In retrospect, the fallout of “Economic Warfare” is already hurting not only companies on both sides of the Pacific, but the rest of nations in the world. Markets have been rattled, and companies have been forced to reshape their operations. The costs of household goods are rising. Meanwhile, American farmers and business owners fear they will lose access to the lucrative Chinese market: a middle class of consumers larger than the entire U.S. population.
Viewed in such overall framework, one thing emerges quite clearly. The fragmentation of the global economic order is taking place and how it will shape its future course is indeterminate as of now. Friends and foes of the U. S. are already seeking paths away from the traditional, dollar-dominated financial system. Even China wants it. So, no early end to the ongoing “Economic Warfare” in the near term is likely. Neither Trump can retract nor China will reconcile to Trump’s demands in the near term context. Meanwhile, the worst sufferers would be developing nations whose economies will be undergo major convulsions with major fall out on domestic political outcomes, particularly India.

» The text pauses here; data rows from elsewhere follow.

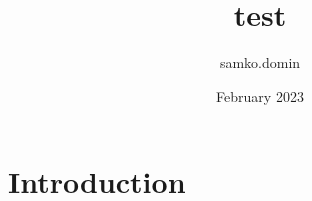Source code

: \documentclass{article}
\title{test}
\author{samko.domin }
\date{February 2023}
\begin{document}
\maketitle

\section{Introduction}
\end{document}
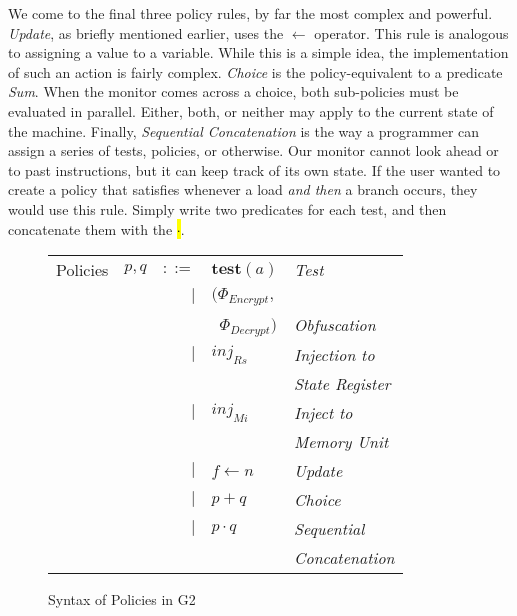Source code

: \documentclass[sigconf,usenames,dvipsnames,svgnames,table]{acmart}
\newcommand{\shdtt}[1]{\sethlcolor{MyLightGrey}\texttt{\hl{#1}}}
\def \sysname {\textsc{G2}\xspace}
\begin{document}
        We come to the final three policy rules, by far the most complex and powerful.
        \textit{Update}, as briefly mentioned earlier, uses the $\leftarrow$ operator.
        This rule is analogous to assigning a value to a variable.
        While this is a simple idea, the implementation of such an action is fairly complex.
        \textit{Choice} is the policy-equivalent to a predicate \textit{Sum}.
        When the monitor comes across a choice, both sub-policies must be evaluated in parallel.
        Either, both, or neither may apply to the current state of the machine.
        Finally, \textit{Sequential Concatenation} is the way a programmer can assign a series of tests, policies, or otherwise.
        Our monitor cannot look ahead or to past instructions, but it can keep track of its own state.
        If the user wanted to create a policy that satisfies whenever a load \textit{and then} a branch occurs, they would use this rule.
        Simply write two predicates for each test, and then concatenate them with the \shdtt{$\cdot$}.

        \begin{figure}
          \centering
          \begin{tabular}{l c r l l}
            Policies  & $p,q$ & $::=$  & $\mathbf{test}(a)$ & \textit{Test}           \\
                      &       & $\mid$ & $(\Phi_{Encrypt},$ &                         \\
                      &       &        &\ $\Phi_{Decrypt})$ & \textit{Obfuscation}    \\
                      &       & $\mid$ & $inj_{Rs}$         & \textit{Injection to}   \\
                      &       &        &                    & \textit{State Register} \\
                      &       & $\mid$ & $inj_{Mi}$         & \textit{Inject to}      \\
                      &       &        &                    & \textit{Memory Unit}    \\
                      &       & $\mid$ & $f \leftarrow n$   & \textit{Update}         \\
                      &       & $\mid$ & $p + q$            & \textit{Choice}         \\
                      &       & $\mid$ & $p \cdot q$        & \textit{Sequential}     \\
                      &       &        &                    & \textit{Concatenation}  \\
          \end{tabular}
          \caption{Syntax of Policies in \sysname}
          \label{fig:spec:synt:pol}
        \end{figure}
\end{document}

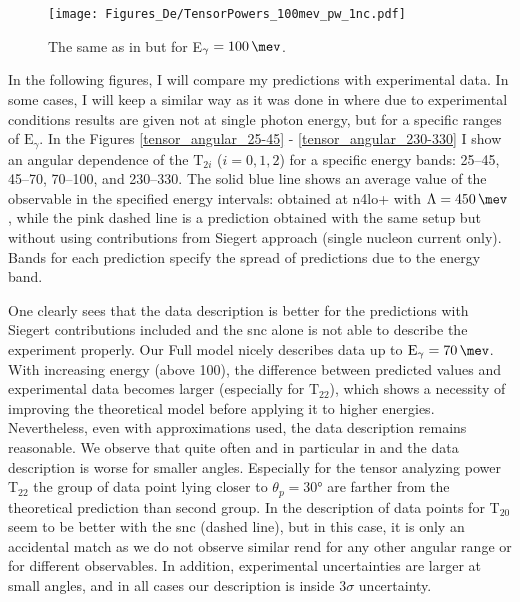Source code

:     \begin{figure}[h]
        \begin{center}
        \texttt{[image: Figures\_De/TensorPowers\_100mev\_pw\_1nc.pdf]}
        \end{center}
        \caption{The same as in  but for E$_\gamma=\SI{100}{\mev}$.}
        \label{tensor_pw_1nc_100mev}
    \end{figure}

    
    In the following figures, I will compare my predictions with experimental data.
    In some cases, I will keep a similar way as it was done
    in \cite{rachek2007} where due to experimental conditions results are given not at single photon energy,
    but for a specific ranges of $\text{E}_\gamma$.
    In the Figures \ref{tensor_angular_25-45} - \ref{tensor_angular_230-330}
    I show an angular dependence of the $\text{T}_{2i}$ ($i=0,1,2$) for a specific energy bands:
    \SIrange[range-phrase=--]{25}{45}{\mev}, \SIrange[range-phrase=--]{45}{70}{\mev},
    \SIrange[range-phrase=--]{70}{100}{\mev}, and \SIrange[range-phrase=--]{230}{330}{\mev}.
    The solid blue line shows an average value of the observable in the specified energy intervals:
    obtained at \gls{n4lo+} with $\Lambda=\SI{450}{\mev}$, while the pink dashed line is a prediction
    obtained with the same setup but without using contributions from Siegert approach
    (single nucleon current only). Bands for each prediction specify the spread of
    predictions due to the energy band.
    

    One clearly sees that the data description is better for the predictions with Siegert contributions included
    and the \gls{snc} alone is not able to describe the experiment properly.
    Our Full model nicely describes data up to $\text{E}_\gamma = \SI{70}{\mev}$.
    With increasing energy (above \SI{100}{\mev}),
    the difference between predicted values and experimental data becomes larger
    (especially for $\text{T}_{22}$), 
    which shows a necessity of improving the theoretical model before applying it to 
    higher energies. Nevertheless, even with approximations used,
    the data description remains reasonable. 
    We observe that quite often and in particular in  and 
    the data description is worse for smaller angles. Especially for the tensor analyzing power T$_{22}$
    the group of data point lying closer to $\theta_p = \ang{30}$ are farther 
    from the theoretical prediction than second group.
    In  the description of data points for T$_{20}$ seem to be better
    with the \gls{snc} (dashed line), but in this case, it is only an accidental match as we do not observe similar rend for any other angular range or for different observables.
    In addition, experimental uncertainties are larger at small angles, and in all cases 
    our description is inside 3$\sigma$ uncertainty.
    




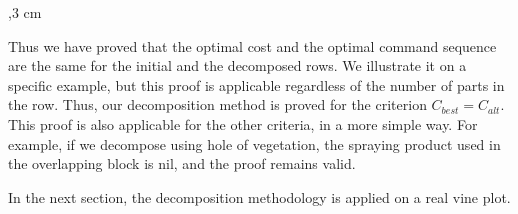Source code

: ,3 cm


Thus we have proved that the optimal cost and the optimal command sequence are the same for the initial and the decomposed rows. We illustrate it on a specific example, but this proof is applicable regardless of the number of parts in the row. Thus, our decomposition method is proved for the criterion $C_{best}=C_{alt}$. This proof is also applicable for the other criteria, in a more simple way. For example, if we decompose using hole of vegetation, the spraying product used in the overlapping block is nil, and the proof remains valid.

In the next section, the decomposition methodology is applied on a real vine plot.

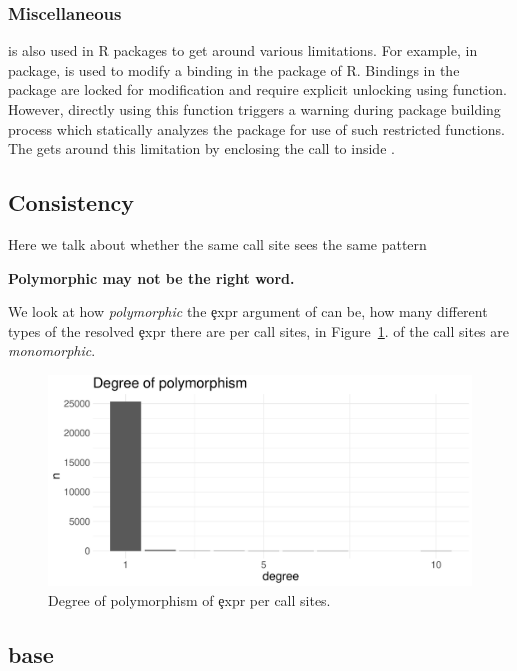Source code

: \documentclass[conference]{IEEEtran}
\begin{document}
  \subsubsection{Miscellaneous} \eval is also used in R packages to get around
  various limitations. For example, in \datatable package, \eval is used to modify
  a binding in the \base package of R. Bindings in the \base package are locked
  for modification and require explicit unlocking using \unlockBinding function.
  However, directly using this function triggers a warning during package building
  process which statically analyzes the package for use of such restricted
  functions. The \datatable gets around this limitation by enclosing the call to
  \unlockBinding inside \eval.

\subsection{Consistency}

Here we talk about whether the same call site sees the same pattern

{\bf Polymorphic may not be the right word.}

We look at how \emph{polymorphic} the \c{expr} argument of \eval can be, \ie
how many different types of the resolved \c{expr} there are per call sites,
in Figure~\ref{fig:polymorphism}. \PercentMonomorphic of the call sites are
\emph{monomorphic}.

\begin{figure}[!h]
	\centering
    \includegraphics[width=\columnwidth]{polymorphism}
    \caption{Degree of polymorphism of \c{expr} per call sites.} \label{fig:polymorphism}
\end{figure}

\subsection{base}
\end{document}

Caught up in the domestic electoral conundrum, India’s so called economic wizards have very little leeway to chose strategies to overcome the adverse fallout of global “Economic Warfare” except for Reserve Bank of India altering its rates and infusing more money into the domestic market and also keeping a tight control over oil prices at the current levels by lowering taxes at the Central and State levels. Modi and the BJP must ruthlessly enforce austerity. Otherwise, face the wrath of voters at the battle of the ballot box.